Social Security debate heats up

The improved financial state of Social Security and Medicare has failed to quiet Bush administration calls for reforms or Democrats' fears that the surpluses in the retirement programs might be used to fund the president's proposed tax cuts.

If anything, a government report yesterday extending the solvency of the two programs has intensified the debate.

"We have to make hay while the sun shines," said Sen. Chuck Grassley, R-Iowa, backing the president's call for sweeping overhaul of the programs despite reports extending the dates they'll run out of cash. "We should build on the progress we've made," said Senate Minority Leader Tom Daschle, D-S.D. "Unfortunately, President Bush's budget does the exact opposite."

Ongoing debate: The debate continues today with a joint House and Senate hearing on the trustees' report. Social Security's trust funds won't run out of cash until 2038, a year later than earlier estimated; the Medicare hospital trust fund won't be exhausted until 2029, a four-year extension from last year's estimate, said the trustees, who include three Bush cabinet members.

However, the programs, now running huge surpluses, face financial trouble with the pending retirements of the baby boom generation -- Americans born between 1946 and 1964.

The president wants Congress to ensure the programs' financial health by bringing in private competition. In particular, Bush wants his long-term overhaul to prevail over efforts to add a politically popular prescription drug benefit for all of Medicare's 39 million elderly and disabled recipients without revamping the underlying program.

No 'radical' changes: Sen. Edward Kennedy, D-Mass., a top Democrat on the Senate Health, Education, Labor and Pensions committee, said the currently flush program can sustain new drug coverage for all participants this year without "radical changes to the underlying Medicare program."

"If we enact vast tax cuts before a budget is in place then we risk not having the resources there for Social Security when it needs them the most," said Rep. Charles Rangel, D-N.Y, the top Democrat on the tax-law-writing House Ways and Means Committee.

Both Social Security and the Medicare hospital trust fund will start taking in less in payroll taxes than they can pay out in benefits beginning in 2016, dipping into the trust funds.

But for the fourth consecutive year, the trustees' report extended the dates in which they would run out of cash entirely.

The non-hospital part of Medicare is financed by beneficiary payments and general tax revenues.
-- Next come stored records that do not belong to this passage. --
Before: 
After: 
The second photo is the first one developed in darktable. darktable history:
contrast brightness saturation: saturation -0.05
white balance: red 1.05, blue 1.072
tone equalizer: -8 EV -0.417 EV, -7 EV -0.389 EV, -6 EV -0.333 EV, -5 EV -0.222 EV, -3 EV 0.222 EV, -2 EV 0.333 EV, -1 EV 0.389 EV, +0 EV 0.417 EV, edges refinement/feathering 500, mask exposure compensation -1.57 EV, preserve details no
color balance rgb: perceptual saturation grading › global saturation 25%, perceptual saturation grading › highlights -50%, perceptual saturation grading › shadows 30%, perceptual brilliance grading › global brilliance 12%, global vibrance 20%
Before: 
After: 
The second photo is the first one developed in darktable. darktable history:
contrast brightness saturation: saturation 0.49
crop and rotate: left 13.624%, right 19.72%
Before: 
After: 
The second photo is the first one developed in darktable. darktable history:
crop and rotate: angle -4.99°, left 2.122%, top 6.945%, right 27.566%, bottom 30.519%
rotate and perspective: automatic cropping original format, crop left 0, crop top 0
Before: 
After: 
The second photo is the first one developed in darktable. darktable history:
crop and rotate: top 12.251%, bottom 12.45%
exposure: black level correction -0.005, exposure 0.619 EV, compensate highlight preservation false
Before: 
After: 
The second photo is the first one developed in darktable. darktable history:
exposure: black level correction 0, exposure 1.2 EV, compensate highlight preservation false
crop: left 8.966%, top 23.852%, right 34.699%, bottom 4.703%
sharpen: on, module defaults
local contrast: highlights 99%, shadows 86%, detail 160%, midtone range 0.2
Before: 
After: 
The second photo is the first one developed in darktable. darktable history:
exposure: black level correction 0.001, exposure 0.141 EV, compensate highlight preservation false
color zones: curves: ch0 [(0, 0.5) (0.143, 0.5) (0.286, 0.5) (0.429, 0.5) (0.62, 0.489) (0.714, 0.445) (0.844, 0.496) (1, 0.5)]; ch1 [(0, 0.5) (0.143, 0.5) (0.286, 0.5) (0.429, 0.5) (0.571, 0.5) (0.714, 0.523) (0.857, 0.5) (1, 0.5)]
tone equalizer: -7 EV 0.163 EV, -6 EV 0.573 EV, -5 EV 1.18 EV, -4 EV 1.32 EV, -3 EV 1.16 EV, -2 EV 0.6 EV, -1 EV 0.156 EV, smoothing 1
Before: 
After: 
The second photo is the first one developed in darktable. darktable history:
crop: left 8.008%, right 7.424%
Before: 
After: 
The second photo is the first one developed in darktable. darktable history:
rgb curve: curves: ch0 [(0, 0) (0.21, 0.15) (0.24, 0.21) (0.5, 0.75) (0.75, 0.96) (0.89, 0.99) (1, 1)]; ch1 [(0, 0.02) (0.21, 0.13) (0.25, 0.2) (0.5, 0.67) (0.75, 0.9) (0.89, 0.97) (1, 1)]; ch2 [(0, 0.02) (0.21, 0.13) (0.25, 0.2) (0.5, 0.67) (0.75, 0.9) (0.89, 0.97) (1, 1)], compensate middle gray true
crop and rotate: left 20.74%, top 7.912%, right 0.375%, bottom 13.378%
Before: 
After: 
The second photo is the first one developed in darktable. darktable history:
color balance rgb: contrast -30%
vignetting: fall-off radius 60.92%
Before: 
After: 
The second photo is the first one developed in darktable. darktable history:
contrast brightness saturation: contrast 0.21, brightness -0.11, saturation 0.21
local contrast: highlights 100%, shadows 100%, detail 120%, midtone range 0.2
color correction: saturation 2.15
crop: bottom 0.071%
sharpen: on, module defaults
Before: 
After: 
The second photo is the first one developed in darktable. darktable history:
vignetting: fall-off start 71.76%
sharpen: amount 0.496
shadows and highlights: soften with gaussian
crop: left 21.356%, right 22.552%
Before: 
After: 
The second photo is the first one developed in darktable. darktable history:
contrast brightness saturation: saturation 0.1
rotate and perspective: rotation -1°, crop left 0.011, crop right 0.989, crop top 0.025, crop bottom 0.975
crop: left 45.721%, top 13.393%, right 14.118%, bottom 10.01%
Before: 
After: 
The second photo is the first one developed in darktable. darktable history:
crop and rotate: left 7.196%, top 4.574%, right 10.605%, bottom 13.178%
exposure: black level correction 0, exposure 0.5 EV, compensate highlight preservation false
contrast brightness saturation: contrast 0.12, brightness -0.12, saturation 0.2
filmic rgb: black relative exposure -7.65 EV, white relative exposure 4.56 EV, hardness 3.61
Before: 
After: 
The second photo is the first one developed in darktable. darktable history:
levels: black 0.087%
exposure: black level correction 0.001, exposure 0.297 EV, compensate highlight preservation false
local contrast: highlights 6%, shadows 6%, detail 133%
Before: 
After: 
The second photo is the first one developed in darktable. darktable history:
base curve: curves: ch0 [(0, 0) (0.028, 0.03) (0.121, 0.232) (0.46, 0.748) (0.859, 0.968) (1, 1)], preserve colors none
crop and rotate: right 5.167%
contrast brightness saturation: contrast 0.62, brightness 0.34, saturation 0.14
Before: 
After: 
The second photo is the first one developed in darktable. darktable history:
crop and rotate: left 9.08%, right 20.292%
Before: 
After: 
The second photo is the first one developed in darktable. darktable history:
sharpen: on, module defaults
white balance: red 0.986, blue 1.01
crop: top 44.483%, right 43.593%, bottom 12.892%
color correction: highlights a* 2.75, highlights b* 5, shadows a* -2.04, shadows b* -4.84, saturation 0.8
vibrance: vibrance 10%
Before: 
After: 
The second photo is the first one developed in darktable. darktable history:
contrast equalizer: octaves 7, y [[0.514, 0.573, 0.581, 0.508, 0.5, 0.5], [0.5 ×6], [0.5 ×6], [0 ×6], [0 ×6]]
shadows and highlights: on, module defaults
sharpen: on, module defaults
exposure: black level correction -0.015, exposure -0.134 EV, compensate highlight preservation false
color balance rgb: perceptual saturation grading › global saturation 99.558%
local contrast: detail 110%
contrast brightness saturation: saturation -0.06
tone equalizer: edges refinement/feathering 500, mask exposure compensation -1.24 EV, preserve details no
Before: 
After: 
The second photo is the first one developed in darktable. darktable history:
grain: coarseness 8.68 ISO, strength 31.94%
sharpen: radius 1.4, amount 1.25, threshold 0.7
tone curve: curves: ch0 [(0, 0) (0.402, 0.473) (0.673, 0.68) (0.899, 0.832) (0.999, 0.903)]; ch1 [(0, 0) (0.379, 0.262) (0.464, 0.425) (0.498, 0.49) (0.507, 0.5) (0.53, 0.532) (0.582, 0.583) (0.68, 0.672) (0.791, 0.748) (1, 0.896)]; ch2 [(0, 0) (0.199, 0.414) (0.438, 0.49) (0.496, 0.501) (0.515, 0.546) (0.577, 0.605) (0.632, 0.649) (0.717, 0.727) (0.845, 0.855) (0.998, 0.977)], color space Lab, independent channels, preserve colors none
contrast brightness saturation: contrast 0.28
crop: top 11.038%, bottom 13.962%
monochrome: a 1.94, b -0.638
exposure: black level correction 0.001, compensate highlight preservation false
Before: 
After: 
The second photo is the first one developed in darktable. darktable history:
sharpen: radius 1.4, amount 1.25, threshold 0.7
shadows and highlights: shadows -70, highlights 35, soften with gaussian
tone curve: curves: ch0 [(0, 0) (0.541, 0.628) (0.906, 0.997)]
Economic problems: The vibrant economy that allowed for the growth, however, now is sputtering. The slowdown, coupled with rapidly rising health care costs, prompted a challenge to Congress.

"It's time to quit the posturing and time to reform the systems," the president said yesterday.

He wants sweeping changes that would give Medicare recipients choices that include private medical insurance with premiums paid by the government. Such competition would save the government money and offer participants new benefits that Medicare currently doesn't offer.

Bush says an immediate drug benefit for the program's neediest seniors could come out of current surpluses until Congress enacts changes the program to include the competition with private plans that offer prescription drug coverage.

Social Security, which pays a guaranteed benefit to 45 million Americans each month, can be protected from financial doom by personal investment accounts, Bush has said. The plan, which would encourage workers to buy stocks and bonds to build up their retirement nest eggs, will be studied in the next few months by a task force Bush is creating.

Pending that report, Congress is not likely to act anytime soon on Social Security, which is meant to provide for retirees, the permanently disabled and survivors of workers who die young.